The BADVERTISING portion of the Jezebel web site takes on advertising for women.

The BADVERTISING portion of the Jezebel web site takes on advertising for women.

Certainly, in the past few decades, women have made amazing strides in ascending agency career ladders in advertising, marketing, and PR. But the work that gets produced doesn’t always win friends, especially when targeted to women. As evidence, I’d like to recommend you make the BADVERTISING wing of the Jezebel web site, which is part of the same network as Gawker. It is edited by Margaret Hartmann, who regularly weighs in on questionable advertising aimed at women. Everything from fashion ads that push the envelope by using too-young models too provocatively to sell Jeggings, to Naomi Campbell being compared with a new brand of chocolate.

What specifically brought me to the site was a headline link about Yoplait yogurt pulling a TV spot that has been accused of Promoting Eating Disorders. When I visited Jezebel, I was surprised that I had seen the commercial and it had not set off alarm bells in my head. It struck me as just one more ad telling women they could enjoy great taste and still watch their caloric intake.

However, after reading the article and the comments board, I felt like I needed some sensitivity training. Eating disorders and women’s obsessions with ideal body image are not too be taken lightly.

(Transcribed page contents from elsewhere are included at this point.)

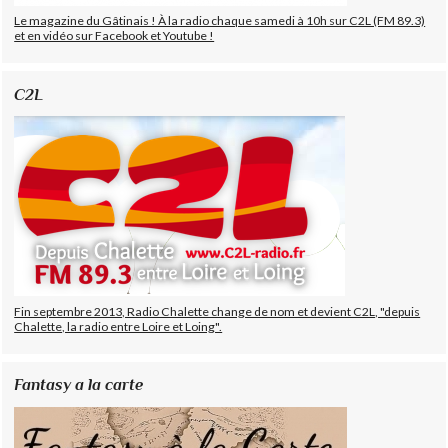
Le magazine du Gâtinais ! À la radio chaque samedi à 10h sur C2L (FM 89.3)
et en vidéo sur Facebook et Youtube !
C2L
Fin septembre 2013, Radio Chalette change de nom et devient C2L, "depuis
Chalette, la radio entre Loire et Loing".
Fantasy a la carte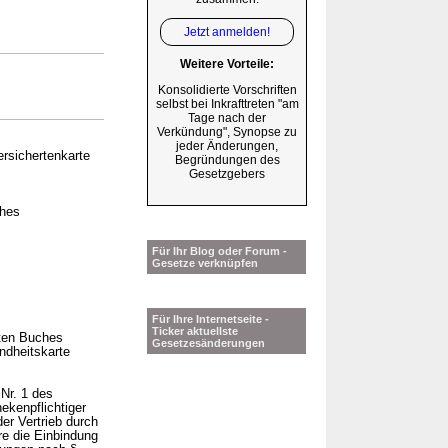
Jetzt anmelden!
Weitere Vorteile:
Konsolidierte Vorschriften
selbst bei Inkrafttreten "am
Tage nach der
Verkündung", Synopse zu
jeder Änderungen,
rsichertenkarte
Begründungen des
Gesetzgebers
ches
Für Ihr Blog oder Forum -
Gesetze verknüpfen
Für Ihre Internetseite -
Ticker aktuellste
ften Buches
Gesetzesänderungen
ndheitskarte
 Nr. 1 des
ekenpflichtiger
er Vertrieb durch
re die Einbindung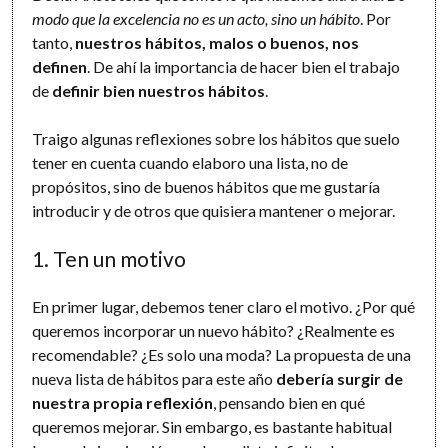
modo que la excelencia no es un acto, sino un hábito
. Por
tanto,
nuestros hábitos, malos o buenos, nos
definen
. De ahí la importancia de hacer bien el trabajo
de
definir bien nuestros hábitos
.
Traigo algunas reflexiones sobre los hábitos que suelo
tener en cuenta cuando elaboro una lista, no de
propósitos, sino de buenos hábitos que me gustaría
introducir y de otros que quisiera mantener o mejorar.
1. Ten un motivo
En primer lugar, debemos tener claro el motivo. ¿Por qué
queremos incorporar un nuevo hábito? ¿Realmente es
recomendable? ¿Es solo una moda? La propuesta de una
nueva lista de hábitos para este año
debería surgir de
nuestra propia reflexión
, pensando bien en qué
queremos mejorar. Sin embargo, es bastante habitual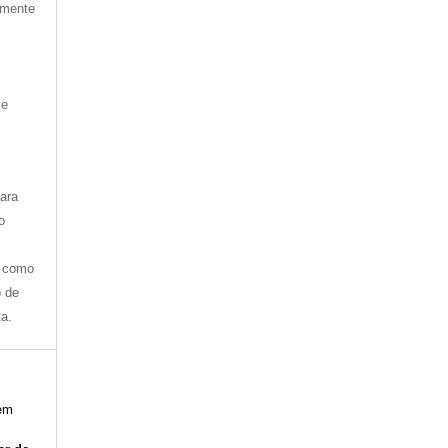
amente
 e
ara
o
u como
o de
ta.
em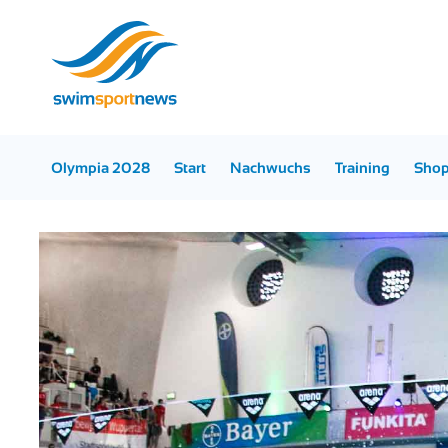
Olympia 2028
Start
Nachwuchs
Training
Sho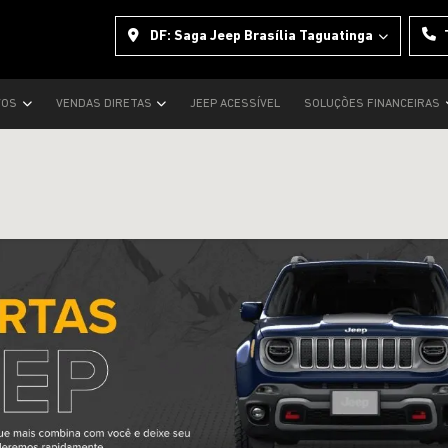
DF: Saga Jeep Brasília Taguatinga
VOS
VENDAS DIRETAS
JEEP ACESSÍVEL
SOLUÇÕES FINANCEIRAS
s.control_prev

If you have a daughter or sister grappling with anorexia or bulimia, it’s a life or death matter, and you don’t need another tv ad or late night talk show monologue sending her into a tailspin.

Many people, especially in this industry, will see this as a slippery slope. When edgy gets attention, where do you draw the line at playing it safe so as not to offend anyone. Yoplait clearly saw that enough women were disturbed by the weight anxiety issues this commercial triggered to decide to voluntarily agree to stop airing it. Since we’re talking about a lot more than hurt feelings here, I believe Yoplait made the right call.

I encourage you to follow BADVERTISING. Clearly, the site’s editor, Margaret Hartmann, is knowledgeable about advertising’s impact on women and won’t allow it be for worse. “We’ve come a long way, baby” since women having their own cigarette brand — Virginia Slims — was considered an equal rights moment. But obviously, we’ve still got a very long way to go.